▶ _Tarefa 1_
Indique se cada afirmação abaixo concorda com o texto sobre o Instituto Tomie Ohtake, respondendo sim ou não e citando literalmente as palavras do texto que decidem a questão. (a) O instituto exige agendamento prévio para a visita. (b) Tomie Ohtake chegou ao Brasil na década de 1930. (c) Em 2025, mais de 665 mil pessoas passaram pelo instituto sem pagar ingresso.
▶ _Tarefa 2_
Transcreva do texto sobre o Instituto Tomie Ohtake o trecho que vai de "O centro cultural" até "forma e abstração.".

Há um edifício na Avenida Faria Lima que chama atenção antes mesmo de se revelar o que acontece ali dentro. De formas curvas e cores marcantes, ele se destaca no fluxo da avenida e interrompe, por instantes, a leitura apressada da paisagem.
O Instituto Tomie Ohtake, em São Paulo, não pede agendamento nem ingresso e mantém entrada livre diariamente. A poucos minutos da estação Faria Lima-Pag Bank, o prédio se abre à cidade e se insere no fluxo urbano com naturalidade.
Por dentro, o espaço muda de escala. As exposições de arte, arquitetura e design ocupam as salas sem pressa de se explicar. Há sempre algo em curso: uma leitura de cidade, um recorte de artista, uma aproximação entre linguagens que nem sempre coexistem no mesmo plano.
O centro cultural leva o nome de Tomie Ohtake, artista japonesa que chegou ao Brasil na década de 1930 e construiu aqui uma trajetória central para a arte moderna e contemporânea. Pintora, escultora, gravurista e ceramista, tornou-se uma das figuras mais relevantes da produção artística do país, marcada pela pesquisa de cor, forma e abstração.

Instituto Tomie Ohtake
O que sustenta essa abertura constante é uma escolha institucional clara: manter o acesso gratuito todos os dias. Não como campanha, mas como política contínua. Em 2025, mais de 665 mil pessoas passaram por ali sem pagar ingresso. A projeção para 2026 aponta crescimento, mas o dado mais relevante não está no número, está na repetição possível da visita, na ideia de que o espaço pode ser incorporado ao cotidiano, não apenas a ocasiões especiais.

▶ _Dados de entrada_
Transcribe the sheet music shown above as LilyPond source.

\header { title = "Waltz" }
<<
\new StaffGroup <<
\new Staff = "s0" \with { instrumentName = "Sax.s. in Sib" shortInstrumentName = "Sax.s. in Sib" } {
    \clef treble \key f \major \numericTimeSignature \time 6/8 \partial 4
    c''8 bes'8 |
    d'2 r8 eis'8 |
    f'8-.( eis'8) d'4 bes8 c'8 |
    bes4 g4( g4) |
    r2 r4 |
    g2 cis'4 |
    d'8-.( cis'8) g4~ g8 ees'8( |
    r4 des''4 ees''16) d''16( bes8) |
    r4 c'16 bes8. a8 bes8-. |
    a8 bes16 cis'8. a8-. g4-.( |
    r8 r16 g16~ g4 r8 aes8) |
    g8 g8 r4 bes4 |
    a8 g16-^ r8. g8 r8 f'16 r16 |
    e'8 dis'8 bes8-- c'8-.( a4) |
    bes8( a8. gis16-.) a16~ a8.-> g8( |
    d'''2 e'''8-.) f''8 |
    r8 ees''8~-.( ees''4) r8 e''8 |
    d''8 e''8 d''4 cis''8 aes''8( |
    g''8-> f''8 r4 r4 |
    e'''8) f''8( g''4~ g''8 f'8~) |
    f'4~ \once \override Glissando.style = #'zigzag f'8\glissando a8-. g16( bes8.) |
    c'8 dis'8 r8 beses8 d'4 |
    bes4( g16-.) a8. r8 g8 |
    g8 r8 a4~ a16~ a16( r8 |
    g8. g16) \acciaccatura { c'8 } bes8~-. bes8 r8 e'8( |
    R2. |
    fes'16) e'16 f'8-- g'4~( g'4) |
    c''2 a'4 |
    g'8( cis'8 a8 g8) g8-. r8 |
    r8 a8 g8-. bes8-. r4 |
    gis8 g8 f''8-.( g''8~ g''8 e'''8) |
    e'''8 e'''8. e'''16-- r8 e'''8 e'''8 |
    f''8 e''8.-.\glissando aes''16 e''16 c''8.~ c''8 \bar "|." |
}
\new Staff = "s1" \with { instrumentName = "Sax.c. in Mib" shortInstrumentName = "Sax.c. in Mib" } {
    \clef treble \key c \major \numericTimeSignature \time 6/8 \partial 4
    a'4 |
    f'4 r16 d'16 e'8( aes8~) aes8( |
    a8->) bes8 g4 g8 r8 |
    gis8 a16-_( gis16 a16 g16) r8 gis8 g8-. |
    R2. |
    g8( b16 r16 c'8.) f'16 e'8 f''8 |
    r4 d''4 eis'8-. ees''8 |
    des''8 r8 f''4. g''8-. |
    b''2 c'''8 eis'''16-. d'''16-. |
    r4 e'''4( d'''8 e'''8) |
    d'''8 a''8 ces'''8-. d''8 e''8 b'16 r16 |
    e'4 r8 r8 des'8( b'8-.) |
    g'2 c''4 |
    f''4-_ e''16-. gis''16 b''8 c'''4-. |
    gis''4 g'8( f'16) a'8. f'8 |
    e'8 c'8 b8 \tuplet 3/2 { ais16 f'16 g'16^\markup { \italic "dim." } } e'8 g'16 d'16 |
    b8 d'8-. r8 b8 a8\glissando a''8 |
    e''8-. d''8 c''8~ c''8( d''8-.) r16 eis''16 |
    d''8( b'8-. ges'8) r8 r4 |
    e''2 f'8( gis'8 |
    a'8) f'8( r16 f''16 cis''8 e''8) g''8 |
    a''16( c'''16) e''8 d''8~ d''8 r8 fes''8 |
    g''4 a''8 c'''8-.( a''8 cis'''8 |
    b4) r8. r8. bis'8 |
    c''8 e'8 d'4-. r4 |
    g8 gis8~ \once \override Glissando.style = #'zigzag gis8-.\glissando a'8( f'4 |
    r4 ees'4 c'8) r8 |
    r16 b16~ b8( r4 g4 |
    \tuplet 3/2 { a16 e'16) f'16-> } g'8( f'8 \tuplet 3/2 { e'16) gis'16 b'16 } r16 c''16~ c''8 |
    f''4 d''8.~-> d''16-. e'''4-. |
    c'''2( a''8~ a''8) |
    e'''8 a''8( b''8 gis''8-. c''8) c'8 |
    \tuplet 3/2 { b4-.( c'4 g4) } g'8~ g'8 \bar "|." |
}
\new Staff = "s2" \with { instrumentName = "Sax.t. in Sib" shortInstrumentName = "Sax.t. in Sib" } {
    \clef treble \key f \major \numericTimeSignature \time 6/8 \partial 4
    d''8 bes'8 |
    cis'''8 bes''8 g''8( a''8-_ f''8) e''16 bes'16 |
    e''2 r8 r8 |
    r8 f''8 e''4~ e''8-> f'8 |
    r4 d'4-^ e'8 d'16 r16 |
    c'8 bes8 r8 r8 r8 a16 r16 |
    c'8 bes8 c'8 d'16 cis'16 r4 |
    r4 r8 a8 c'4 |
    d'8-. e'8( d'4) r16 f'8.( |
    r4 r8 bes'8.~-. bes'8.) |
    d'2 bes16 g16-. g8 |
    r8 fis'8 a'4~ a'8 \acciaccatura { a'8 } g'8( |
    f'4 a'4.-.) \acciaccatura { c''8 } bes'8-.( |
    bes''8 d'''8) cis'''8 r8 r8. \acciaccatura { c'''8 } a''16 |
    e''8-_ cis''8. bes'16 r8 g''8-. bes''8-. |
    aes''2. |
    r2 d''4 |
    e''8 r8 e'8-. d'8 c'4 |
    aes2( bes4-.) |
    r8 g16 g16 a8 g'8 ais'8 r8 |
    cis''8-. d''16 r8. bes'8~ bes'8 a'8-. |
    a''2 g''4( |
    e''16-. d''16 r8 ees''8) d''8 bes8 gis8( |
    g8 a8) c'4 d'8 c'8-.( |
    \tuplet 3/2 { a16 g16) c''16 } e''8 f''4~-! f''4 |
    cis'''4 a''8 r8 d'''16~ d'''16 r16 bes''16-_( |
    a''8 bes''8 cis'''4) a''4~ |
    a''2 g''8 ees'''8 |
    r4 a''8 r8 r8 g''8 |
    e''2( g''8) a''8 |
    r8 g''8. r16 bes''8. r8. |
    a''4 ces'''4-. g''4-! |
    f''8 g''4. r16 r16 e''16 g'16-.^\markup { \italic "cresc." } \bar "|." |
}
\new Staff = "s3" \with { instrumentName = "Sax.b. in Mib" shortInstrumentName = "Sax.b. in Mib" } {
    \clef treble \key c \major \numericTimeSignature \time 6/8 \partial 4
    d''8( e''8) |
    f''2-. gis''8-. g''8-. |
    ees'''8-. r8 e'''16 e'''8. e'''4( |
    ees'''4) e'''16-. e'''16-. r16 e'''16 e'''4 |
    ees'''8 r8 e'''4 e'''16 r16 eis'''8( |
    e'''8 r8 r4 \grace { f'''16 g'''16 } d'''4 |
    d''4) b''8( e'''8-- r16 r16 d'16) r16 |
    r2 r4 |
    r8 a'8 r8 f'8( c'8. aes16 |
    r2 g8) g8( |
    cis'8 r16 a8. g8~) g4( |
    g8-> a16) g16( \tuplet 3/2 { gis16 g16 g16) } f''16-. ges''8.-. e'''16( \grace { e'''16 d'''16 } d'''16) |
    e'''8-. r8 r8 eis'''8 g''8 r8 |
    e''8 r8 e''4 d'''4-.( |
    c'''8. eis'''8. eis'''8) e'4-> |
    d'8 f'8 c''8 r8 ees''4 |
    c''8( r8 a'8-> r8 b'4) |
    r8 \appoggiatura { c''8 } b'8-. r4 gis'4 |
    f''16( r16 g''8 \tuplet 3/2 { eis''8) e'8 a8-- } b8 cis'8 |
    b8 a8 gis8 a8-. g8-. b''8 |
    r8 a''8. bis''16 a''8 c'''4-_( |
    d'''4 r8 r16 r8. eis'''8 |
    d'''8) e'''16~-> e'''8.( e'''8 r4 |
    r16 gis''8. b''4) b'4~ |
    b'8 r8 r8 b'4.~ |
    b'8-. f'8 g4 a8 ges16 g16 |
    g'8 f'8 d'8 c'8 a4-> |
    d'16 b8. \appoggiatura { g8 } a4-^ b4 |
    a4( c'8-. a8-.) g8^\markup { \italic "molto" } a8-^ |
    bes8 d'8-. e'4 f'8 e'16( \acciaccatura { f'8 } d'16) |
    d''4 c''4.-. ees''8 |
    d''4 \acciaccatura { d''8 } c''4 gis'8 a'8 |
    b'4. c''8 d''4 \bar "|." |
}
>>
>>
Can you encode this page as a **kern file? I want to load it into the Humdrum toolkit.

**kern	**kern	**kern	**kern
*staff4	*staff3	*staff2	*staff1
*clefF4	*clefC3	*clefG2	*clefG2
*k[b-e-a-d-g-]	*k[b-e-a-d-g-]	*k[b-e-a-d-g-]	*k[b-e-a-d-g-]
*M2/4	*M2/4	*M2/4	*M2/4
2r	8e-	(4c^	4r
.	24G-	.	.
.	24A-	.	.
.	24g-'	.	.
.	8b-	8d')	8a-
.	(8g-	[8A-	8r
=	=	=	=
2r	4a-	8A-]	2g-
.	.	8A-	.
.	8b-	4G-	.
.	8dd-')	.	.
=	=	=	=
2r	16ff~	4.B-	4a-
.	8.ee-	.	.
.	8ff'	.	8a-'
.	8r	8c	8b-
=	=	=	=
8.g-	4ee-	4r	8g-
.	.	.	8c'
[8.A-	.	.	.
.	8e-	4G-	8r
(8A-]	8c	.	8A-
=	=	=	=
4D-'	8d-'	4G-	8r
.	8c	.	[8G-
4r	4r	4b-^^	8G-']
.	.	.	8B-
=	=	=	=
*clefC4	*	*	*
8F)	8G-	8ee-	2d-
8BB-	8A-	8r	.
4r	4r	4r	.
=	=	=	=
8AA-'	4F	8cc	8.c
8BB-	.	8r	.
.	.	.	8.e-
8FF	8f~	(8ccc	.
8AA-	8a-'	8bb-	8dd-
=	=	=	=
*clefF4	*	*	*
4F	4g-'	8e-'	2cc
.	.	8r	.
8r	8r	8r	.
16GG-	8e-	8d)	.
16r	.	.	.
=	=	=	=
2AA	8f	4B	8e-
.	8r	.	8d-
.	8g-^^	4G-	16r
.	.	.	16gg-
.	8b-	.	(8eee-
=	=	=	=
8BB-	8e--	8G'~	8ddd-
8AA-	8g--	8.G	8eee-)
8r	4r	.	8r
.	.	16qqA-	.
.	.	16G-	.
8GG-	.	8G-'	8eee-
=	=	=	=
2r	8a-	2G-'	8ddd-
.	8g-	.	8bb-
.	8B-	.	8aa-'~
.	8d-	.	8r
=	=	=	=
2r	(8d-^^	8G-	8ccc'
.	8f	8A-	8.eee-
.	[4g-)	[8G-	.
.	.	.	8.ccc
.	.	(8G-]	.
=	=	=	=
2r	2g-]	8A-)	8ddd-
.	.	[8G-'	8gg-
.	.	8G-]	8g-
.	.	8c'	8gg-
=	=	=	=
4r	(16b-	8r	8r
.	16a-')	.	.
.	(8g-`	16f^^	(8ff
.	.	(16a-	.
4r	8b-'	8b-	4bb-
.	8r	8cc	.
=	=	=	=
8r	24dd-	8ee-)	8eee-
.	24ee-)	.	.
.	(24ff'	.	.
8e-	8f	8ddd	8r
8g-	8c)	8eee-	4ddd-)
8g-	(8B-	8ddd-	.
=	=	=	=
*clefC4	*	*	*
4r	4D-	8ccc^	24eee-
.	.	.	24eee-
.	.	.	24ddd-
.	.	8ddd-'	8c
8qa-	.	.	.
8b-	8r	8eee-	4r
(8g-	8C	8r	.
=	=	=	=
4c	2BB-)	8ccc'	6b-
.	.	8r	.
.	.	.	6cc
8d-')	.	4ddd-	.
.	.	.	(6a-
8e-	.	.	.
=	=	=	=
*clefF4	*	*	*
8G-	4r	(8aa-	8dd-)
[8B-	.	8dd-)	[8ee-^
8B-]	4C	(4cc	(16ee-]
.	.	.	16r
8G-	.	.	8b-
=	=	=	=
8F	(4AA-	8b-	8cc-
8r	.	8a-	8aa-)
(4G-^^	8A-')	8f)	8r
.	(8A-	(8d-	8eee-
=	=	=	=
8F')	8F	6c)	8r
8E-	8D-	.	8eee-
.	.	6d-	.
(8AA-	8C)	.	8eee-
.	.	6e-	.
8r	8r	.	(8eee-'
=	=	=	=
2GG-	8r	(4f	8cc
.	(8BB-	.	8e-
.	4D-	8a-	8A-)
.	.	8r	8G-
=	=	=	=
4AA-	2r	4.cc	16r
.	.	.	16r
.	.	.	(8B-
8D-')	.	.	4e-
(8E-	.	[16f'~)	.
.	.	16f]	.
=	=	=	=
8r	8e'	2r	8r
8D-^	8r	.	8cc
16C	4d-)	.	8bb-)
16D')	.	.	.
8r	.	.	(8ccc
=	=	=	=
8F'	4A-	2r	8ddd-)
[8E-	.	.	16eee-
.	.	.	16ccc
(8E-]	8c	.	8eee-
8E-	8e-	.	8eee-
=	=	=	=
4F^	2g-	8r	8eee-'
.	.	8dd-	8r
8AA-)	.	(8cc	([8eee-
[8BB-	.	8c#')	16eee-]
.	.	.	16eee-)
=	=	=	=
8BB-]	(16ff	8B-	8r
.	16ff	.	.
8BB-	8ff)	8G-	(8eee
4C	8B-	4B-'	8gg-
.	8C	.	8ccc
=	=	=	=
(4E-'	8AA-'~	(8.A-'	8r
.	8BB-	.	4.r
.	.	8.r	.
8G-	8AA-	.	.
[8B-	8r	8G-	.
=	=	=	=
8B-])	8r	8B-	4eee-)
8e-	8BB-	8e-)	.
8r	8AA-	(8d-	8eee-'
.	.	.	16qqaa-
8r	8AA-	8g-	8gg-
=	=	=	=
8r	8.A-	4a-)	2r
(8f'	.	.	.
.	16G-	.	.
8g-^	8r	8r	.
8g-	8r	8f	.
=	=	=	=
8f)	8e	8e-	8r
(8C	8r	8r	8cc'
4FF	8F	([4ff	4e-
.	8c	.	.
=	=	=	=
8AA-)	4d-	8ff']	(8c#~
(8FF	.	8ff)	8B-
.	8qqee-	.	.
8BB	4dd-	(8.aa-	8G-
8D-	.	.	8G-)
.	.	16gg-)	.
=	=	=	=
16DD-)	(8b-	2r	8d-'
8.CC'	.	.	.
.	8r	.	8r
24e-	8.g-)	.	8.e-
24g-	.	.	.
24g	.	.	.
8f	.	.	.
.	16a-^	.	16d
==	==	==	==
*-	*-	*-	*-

▶ _Resultado do exercício 1_
(a) Não: "não pede agendamento nem ingresso e mantém entrada livre diariamente".
(b) Sim: "artista japonesa que chegou ao Brasil na década de 1930".
(c) Sim: "Em 2025, mais de 665 mil pessoas passaram por ali sem pagar ingresso."

▶ _Resultado do exercício 2_
O centro cultural leva o nome de Tomie Ohtake, artista japonesa que chegou ao Brasil na década de 1930 e construiu aqui uma trajetória central para a arte moderna e contemporânea. Pintora, escultora, gravurista e ceramista, tornou-se uma das figuras mais relevantes da produção artística do país, marcada pela pesquisa de cor, forma e abstração.